_Required action_. The copy must match the data below line for line and contain no images.

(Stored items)
##########

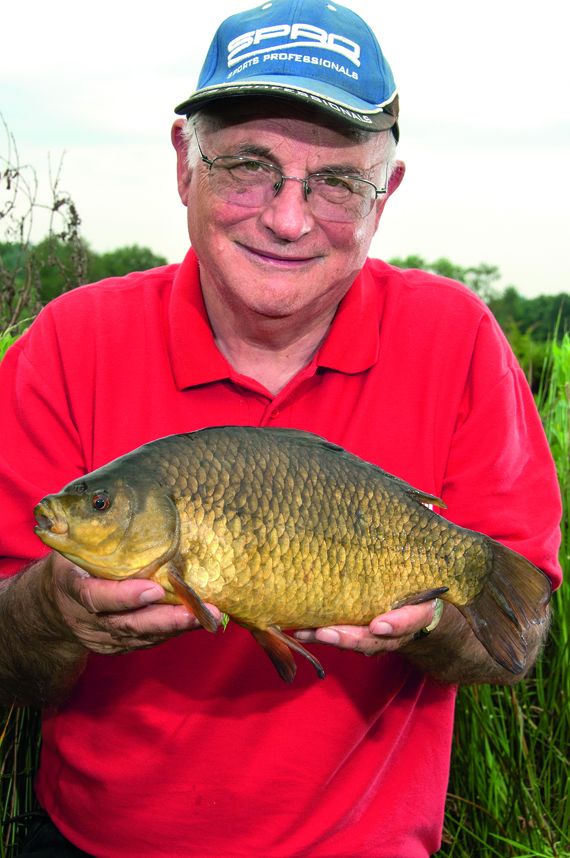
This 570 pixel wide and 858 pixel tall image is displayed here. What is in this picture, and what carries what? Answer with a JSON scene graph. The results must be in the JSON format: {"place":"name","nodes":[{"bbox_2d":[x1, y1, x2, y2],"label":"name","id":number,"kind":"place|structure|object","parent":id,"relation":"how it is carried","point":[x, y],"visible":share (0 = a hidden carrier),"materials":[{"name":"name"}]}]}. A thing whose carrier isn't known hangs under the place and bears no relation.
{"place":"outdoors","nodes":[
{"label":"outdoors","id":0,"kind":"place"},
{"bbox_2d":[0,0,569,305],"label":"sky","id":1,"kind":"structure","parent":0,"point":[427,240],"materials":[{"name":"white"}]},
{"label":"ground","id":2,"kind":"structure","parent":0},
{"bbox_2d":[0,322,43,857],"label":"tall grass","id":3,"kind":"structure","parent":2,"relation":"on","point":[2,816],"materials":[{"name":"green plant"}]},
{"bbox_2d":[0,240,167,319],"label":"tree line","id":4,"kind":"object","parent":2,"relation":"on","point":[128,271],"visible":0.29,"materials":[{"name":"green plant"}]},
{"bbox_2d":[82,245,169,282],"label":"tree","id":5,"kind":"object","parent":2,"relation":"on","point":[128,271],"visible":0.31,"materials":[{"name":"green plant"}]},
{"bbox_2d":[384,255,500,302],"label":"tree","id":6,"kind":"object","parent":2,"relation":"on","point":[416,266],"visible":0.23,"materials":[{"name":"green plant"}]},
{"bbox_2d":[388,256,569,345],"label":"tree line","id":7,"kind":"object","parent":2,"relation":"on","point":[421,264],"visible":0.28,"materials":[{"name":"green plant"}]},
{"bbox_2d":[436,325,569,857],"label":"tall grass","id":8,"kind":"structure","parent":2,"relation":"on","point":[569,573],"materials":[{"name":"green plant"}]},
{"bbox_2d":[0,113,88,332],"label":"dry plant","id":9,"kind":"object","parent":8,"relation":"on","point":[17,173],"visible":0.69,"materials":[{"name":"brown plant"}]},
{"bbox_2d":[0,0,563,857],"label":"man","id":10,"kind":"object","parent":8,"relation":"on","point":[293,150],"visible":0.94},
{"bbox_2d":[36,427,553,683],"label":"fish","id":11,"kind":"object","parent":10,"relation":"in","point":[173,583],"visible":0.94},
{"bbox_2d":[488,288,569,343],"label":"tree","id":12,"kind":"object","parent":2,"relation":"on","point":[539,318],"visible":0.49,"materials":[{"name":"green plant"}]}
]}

##########

_Exercise answer_.
This 570 pixel wide and 858 pixel tall image is displayed here. What is in this picture, and what carries what? Answer with a JSON scene graph. The results must be in the JSON format: {"place":"name","nodes":[{"bbox_2d":[x1, y1, x2, y2],"label":"name","id":number,"kind":"place|structure|object","parent":id,"relation":"how it is carried","point":[x, y],"visible":share (0 = a hidden carrier),"materials":[{"name":"name"}]}]}. A thing whose carrier isn't known hangs under the place and bears no relation.
{"place":"outdoors","nodes":[
{"label":"outdoors","id":0,"kind":"place"},
{"bbox_2d":[0,0,569,305],"label":"sky","id":1,"kind":"structure","parent":0,"point":[427,240],"materials":[{"name":"white"}]},
{"label":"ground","id":2,"kind":"structure","parent":0},
{"bbox_2d":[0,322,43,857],"label":"tall grass","id":3,"kind":"structure","parent":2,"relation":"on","point":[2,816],"materials":[{"name":"green plant"}]},
{"bbox_2d":[0,240,167,319],"label":"tree line","id":4,"kind":"object","parent":2,"relation":"on","point":[128,271],"visible":0.29,"materials":[{"name":"green plant"}]},
{"bbox_2d":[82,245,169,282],"label":"tree","id":5,"kind":"object","parent":2,"relation":"on","point":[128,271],"visible":0.31,"materials":[{"name":"green plant"}]},
{"bbox_2d":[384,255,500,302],"label":"tree","id":6,"kind":"object","parent":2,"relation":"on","point":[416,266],"visible":0.23,"materials":[{"name":"green plant"}]},
{"bbox_2d":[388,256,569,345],"label":"tree line","id":7,"kind":"object","parent":2,"relation":"on","point":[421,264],"visible":0.28,"materials":[{"name":"green plant"}]},
{"bbox_2d":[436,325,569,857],"label":"tall grass","id":8,"kind":"structure","parent":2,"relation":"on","point":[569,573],"materials":[{"name":"green plant"}]},
{"bbox_2d":[0,113,88,332],"label":"dry plant","id":9,"kind":"object","parent":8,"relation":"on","point":[17,173],"visible":0.69,"materials":[{"name":"brown plant"}]},
{"bbox_2d":[0,0,563,857],"label":"man","id":10,"kind":"object","parent":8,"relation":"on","point":[293,150],"visible":0.94},
{"bbox_2d":[36,427,553,683],"label":"fish","id":11,"kind":"object","parent":10,"relation":"in","point":[173,583],"visible":0.94},
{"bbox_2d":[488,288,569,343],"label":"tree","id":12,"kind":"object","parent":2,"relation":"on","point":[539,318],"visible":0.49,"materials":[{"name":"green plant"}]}
]}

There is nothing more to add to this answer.